OSWorld est le benchmark de référence pour les agents d'utilisation d'ordinateur (computer-use). Depuis sa publication, la course s'est concentrée sur un seul axe : le taux de succès sur les tâches. OSWorld-Human (arXiv:2506.16042) introduit une dimension orthogonale et jusqu'ici ignorée : l'efficacité temporelle. C'est la première étude systématique de la latence de bout en bout sur ce benchmark.

Le constat de départ est brutal : des tâches que l'humain résout en quelques minutes prennent **des dizaines de minutes** aux meilleurs agents actuels. Ce n'est pas un détail d'implémentation — c'est une barrière d'utilisabilité réelle.

### 2. Les chiffres qui comptent

**Surcoût en étapes** : les 16 agents évalués nécessitent **2,7 à 4,3× plus d'étapes** que les trajectoires humaines optimales annotées manuellement dans OSWorld-Human. Autrement dit, même l'agent le plus efficace de la cohorte multiplie par presque 3 le nombre d'actions nécessaires.

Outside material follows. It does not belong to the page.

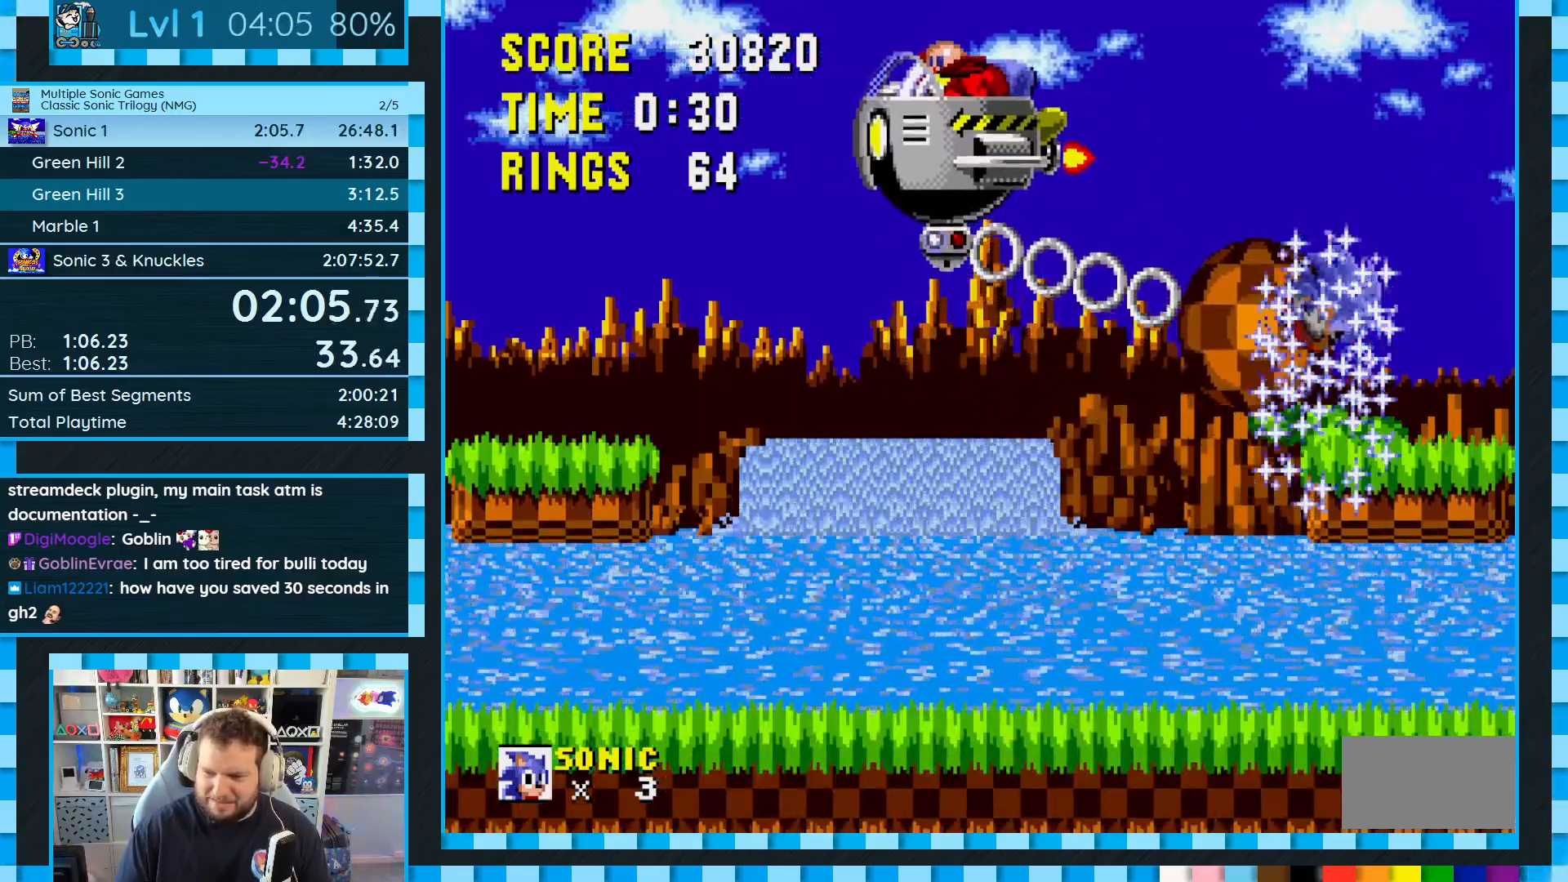
{"buttons": ["DPAD_LEFT"], "events": [[117, "DPAD_RIGHT", "up"], [200, "DPAD_LEFT", "down"]]}
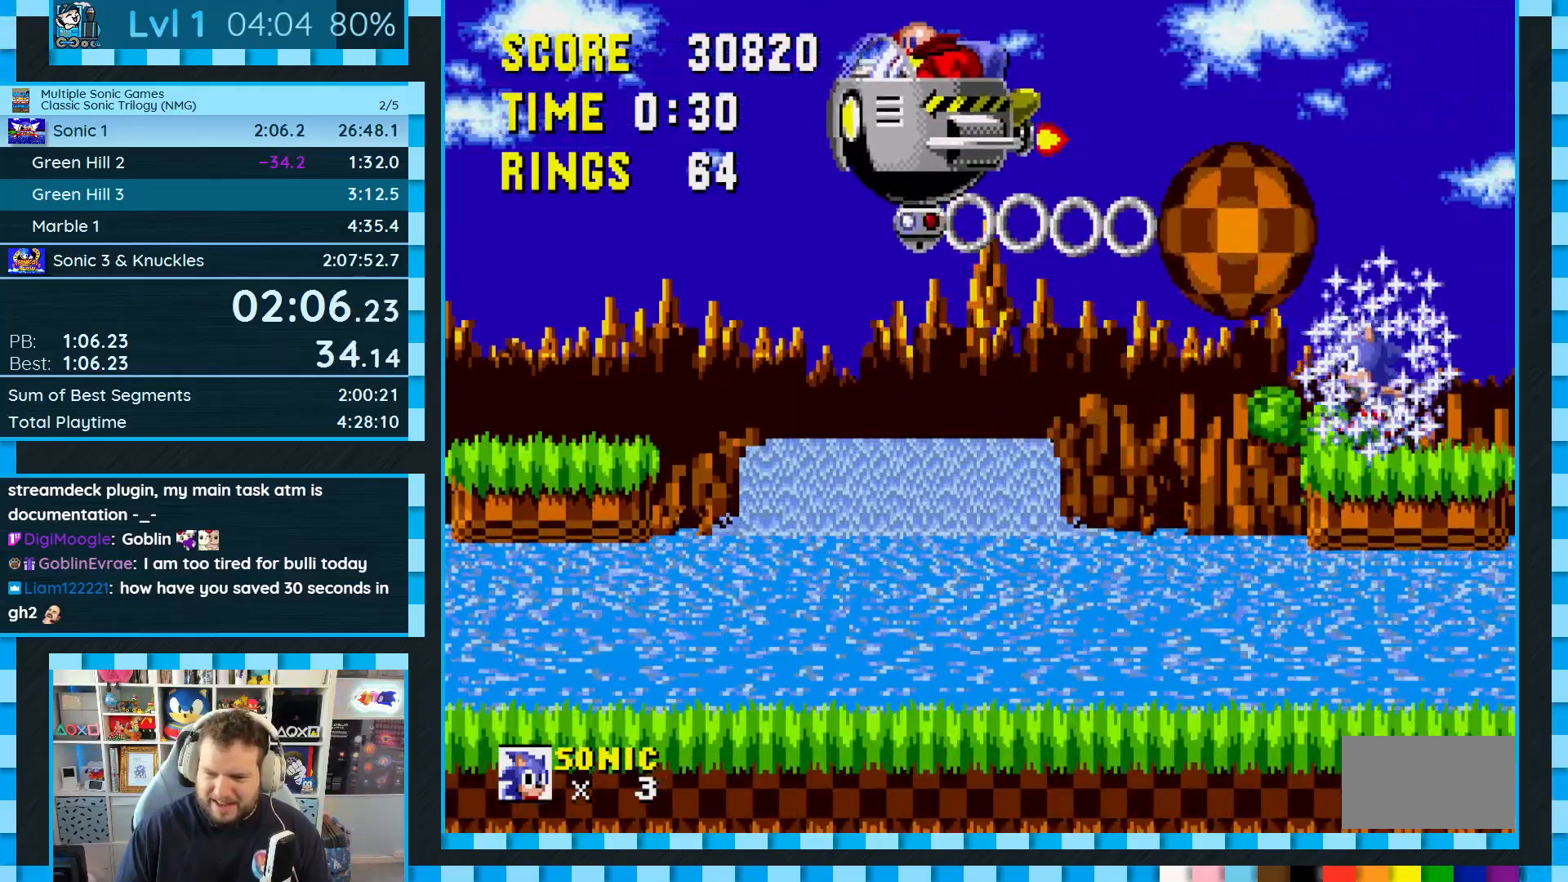
{"buttons": ["A", "B", "C", "DPAD_LEFT"], "events": [[250, "C", "down"], [267, "A", "down"], [267, "B", "down"]]}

**Dégradation progressive** : chaque étape successive prend **3× plus longtemps** que les étapes initiales. Ce phénomène s'explique par l'accumulation de contexte dans les appels LLM — plus la trajectoire s'allonge, plus les prompts grossissent, plus l'inférence est coûteuse. C'est un effet quadratique déguisé en linéaire.

**Goulot d'étranglement identifié** : les appels aux grands modèles pour la **planification, la réflexion (reflection) et le jugement (judging)** dominent le temps total. Ce ne sont pas les actions sur l'interface (clics, saisies) qui coûtent cher — c'est la cognition synthétique entre chaque action.

### 3. Ce qu'OSWorld-Human apporte concrètement

Le dataset annoté manuellement fournit, pour chaque tâche OSWorld, une trajectoire humaine de référence. Cela permet deux choses que le benchmark original ne permettait pas :

- **Mesurer l'efficacité relative** : ratio étapes-agent / étapes-humain, indépendamment du succès ou de l'échec de la tâche. - **Identifier les patterns de sur-navigation** : où les agents divergent des chemins optimaux, quelles catégories de tâches génèrent le plus de détours.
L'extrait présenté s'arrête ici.